Still, the evidence points to a much earlier beginning to this pandemic strain of influenza, and that the `pandemic years’ of 1918-1919 were simply the peak years of a longer event.


Just at the lead up to the 1918 outbreak appears to have been longer than previously thought, the end of the pandemic may not have been as abrupt as commonly thought.


In this extract from:

REVIEW AND STUDY OF ILLNESS AND MEDICAL CARE WITH SPECIAL REFERENCE TO LONG-TIME TRENDS
Public Health Monograph No. 48, 1957 (Public Health Service Publication No. 544) by SELWYN D. COLLINS, Ph.D.


Published in 1957, we find this chart showing the Excess annual death rates from influenza and pneumonia in the population of various States and groups of cities in the United States, 1887-1956.












(click to enlarge)


At the top level of the chart, the pandemic of 1889-1890 is clearly represented. Another significant spike in influenza occurred in the 1899-1900 period, although the scale is different on this chart, and the spike is not nearly as high as in 1889.


Influenza like illnesses were on the decline for the next 15 years but began to bubble up again in 1915 and again in 1917. It should be noted that these numbers are from 35 large cities in the United States, and would not necessarily reflect the incidence of influenza in other parts of the world. The Pandemic peaks of 1918-1919 are off the charts.


For the next 10 years, reports of spikes of localized, and severe influenzas occurred around the world, most likely resurgence's of the H1N1 virus. The 4th level of the chart covers the years 1922-1932, and while the scale is roughly half that of the one used in the 1918 strip, it clearly shows sharp, short outbreaks.
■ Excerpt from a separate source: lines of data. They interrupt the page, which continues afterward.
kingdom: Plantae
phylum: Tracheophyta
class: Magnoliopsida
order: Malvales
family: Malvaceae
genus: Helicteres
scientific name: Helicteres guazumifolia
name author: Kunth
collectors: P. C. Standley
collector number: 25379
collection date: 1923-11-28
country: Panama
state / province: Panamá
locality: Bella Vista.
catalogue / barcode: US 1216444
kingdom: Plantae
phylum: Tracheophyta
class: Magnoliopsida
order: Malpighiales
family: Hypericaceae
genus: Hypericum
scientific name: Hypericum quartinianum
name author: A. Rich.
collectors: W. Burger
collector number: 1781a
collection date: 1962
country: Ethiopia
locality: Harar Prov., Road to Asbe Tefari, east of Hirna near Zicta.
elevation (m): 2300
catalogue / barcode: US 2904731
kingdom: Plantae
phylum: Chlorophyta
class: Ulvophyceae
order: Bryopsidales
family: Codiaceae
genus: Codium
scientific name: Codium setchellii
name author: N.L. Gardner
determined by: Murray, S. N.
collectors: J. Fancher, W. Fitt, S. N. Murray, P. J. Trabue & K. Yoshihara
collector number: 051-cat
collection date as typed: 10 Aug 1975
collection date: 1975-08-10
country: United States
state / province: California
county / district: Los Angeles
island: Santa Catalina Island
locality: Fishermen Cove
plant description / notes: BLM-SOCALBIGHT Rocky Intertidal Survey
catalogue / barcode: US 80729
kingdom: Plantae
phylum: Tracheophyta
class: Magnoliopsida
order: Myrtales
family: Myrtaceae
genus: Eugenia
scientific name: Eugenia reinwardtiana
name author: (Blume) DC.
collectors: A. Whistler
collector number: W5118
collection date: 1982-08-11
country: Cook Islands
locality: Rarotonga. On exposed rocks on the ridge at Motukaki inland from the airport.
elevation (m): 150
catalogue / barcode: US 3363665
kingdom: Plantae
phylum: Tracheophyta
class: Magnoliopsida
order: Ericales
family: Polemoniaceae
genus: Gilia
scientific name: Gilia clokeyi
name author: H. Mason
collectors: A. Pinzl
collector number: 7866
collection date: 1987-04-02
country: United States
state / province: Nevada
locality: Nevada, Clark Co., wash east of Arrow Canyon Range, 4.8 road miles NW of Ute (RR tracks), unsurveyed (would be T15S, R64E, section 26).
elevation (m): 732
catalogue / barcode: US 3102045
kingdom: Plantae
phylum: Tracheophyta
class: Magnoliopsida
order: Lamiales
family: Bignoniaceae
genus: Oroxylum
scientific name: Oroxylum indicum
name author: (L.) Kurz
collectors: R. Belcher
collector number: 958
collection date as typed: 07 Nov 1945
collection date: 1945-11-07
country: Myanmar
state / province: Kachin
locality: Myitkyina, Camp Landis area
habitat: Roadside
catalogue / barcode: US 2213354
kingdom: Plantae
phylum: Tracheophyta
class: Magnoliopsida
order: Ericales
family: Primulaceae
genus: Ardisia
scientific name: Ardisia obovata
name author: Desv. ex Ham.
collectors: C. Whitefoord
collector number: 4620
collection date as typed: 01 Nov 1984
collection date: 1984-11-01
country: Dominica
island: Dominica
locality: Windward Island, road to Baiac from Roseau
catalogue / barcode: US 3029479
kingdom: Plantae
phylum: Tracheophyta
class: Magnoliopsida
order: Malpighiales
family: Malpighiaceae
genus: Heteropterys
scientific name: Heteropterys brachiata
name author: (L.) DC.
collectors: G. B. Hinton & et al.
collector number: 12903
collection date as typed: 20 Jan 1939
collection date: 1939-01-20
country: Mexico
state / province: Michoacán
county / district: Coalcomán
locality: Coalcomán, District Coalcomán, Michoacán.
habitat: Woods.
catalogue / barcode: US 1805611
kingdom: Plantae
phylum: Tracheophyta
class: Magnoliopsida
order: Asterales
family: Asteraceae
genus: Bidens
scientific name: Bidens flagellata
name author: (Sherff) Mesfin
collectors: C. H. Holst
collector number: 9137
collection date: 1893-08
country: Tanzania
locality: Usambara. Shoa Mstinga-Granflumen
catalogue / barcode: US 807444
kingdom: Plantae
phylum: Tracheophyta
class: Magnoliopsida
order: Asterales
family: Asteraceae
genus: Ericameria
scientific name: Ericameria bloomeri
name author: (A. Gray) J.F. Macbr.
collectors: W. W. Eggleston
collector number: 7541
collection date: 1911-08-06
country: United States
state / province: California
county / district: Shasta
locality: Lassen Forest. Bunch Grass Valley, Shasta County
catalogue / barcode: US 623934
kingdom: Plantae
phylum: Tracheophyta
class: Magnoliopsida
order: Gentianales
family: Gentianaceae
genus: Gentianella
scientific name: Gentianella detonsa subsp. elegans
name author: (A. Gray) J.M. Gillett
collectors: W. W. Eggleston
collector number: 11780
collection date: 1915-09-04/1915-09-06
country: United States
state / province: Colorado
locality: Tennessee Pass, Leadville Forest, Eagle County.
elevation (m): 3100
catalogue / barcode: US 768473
These numbers come from 90 cities across the United States.


After 1930, influenza in the United States entered a quiescent period which lasted for more than two decades, presumably because our population had acquired herd immunity to the H1N1 strain.


We know that the H1N1 virus remained the dominant strain until the 1957 Asian Flu pandemic, when it acquired genetic changes from an unknown avian strain and changed to the H2N2 strain. While it is thought to have moderated its severity after 1919, it was obviously capable of inflicting much pain and death in susceptible populations after that time.


It appears that the Spanish Flu of 1918 may have been quietly simmering for several years before 1918, and that there were deadly, but localized, outbreaks long after the official end of the pandemic in 1919.


Today we are seeing similar outbreaks to what was seen in the years before 1918. While past performance is not necessarily predictive of future events, it would be foolish to discount a pattern we've seen before.


How the next pandemic will present is unknowable. How long it will last is anyone's guess.


We tend to base our assumptions on a dataset of one, the 1918 pandemic, and expect the next pandemic to act the same. In 1918 we saw waves that lasted for a couple of months, then subsided, only to return months later.


We anticipate the next pandemic will do the same.


But quite frankly, we're all guessing. We haven't enough hard data to go on.


The next pandemic could be as novel as the virus that causes it.